→ **Source extract**:
%%

Florida State Preview: Seminoles' Defense @ BYU Cougars' Offense

BYU uses wide splits.

Let's start with a look at BYU's offense.  The Cougars run a balanced spread attack.  What does that mean?  Their linemen look to have 28 inch splits (rough guess).  For reference, FSU's offensive linemen use 18" splits.  See the photo at left.

Notice how big the splits are.  This makes it exceptionally hard for opposing defensive ends to get to the quarterback.  Teams have to use stunts and blitzes to get to the QB.

Here is a detailed article BYU Offense and Protection Scheme.  It is from Texas Tech, and BYU's current offensive coordinator Anae authored a decent portion.  Of particular note is the way they handle twists and stunts by the defensive line.  Here's another on their offense.

%%

→ **Task to complete**:
In the BYU offense preview, starting at "Notice how big" and ending at "on their offense.", switch every "stunts" to "slants" and write that passage out again.

Transcribed page contents:

%%

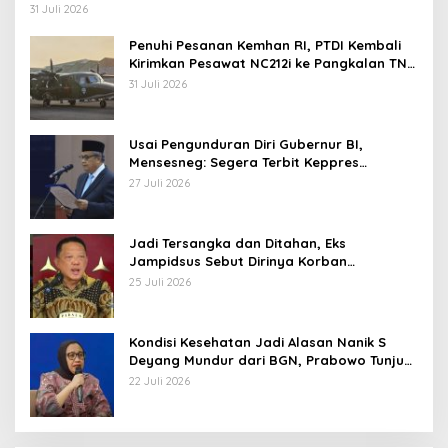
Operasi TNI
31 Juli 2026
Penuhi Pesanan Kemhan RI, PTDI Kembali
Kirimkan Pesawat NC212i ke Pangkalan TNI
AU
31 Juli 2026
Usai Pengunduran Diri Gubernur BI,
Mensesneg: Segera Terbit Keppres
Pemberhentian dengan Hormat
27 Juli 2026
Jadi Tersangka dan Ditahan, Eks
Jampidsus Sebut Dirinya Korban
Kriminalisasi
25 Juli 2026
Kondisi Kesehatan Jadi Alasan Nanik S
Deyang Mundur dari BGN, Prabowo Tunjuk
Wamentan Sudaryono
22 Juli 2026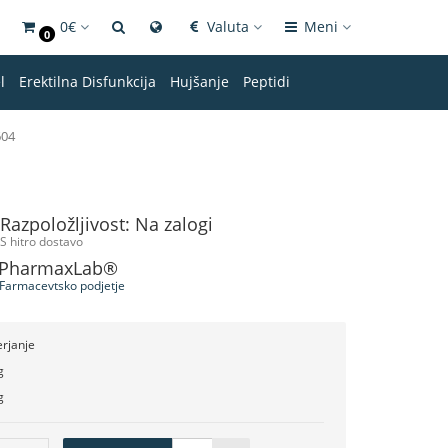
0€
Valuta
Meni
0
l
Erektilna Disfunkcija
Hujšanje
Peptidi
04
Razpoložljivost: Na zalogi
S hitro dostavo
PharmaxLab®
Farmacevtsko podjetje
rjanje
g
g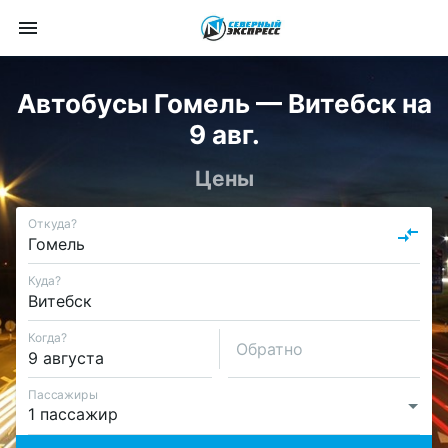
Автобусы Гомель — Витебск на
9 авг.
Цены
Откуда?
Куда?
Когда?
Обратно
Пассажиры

%%

→ **Solution to this problem**:
Notice how big the splits are.  This makes it exceptionally hard for opposing defensive ends to get to the quarterback.  Teams have to use slants and blitzes to get to the QB.

Here is a detailed article BYU Offense and Protection Scheme.  It is from Texas Tech, and BYU's current offensive coordinator Anae authored a decent portion.  Of particular note is the way they handle twists and slants by the defensive line.  Here's another on their offense.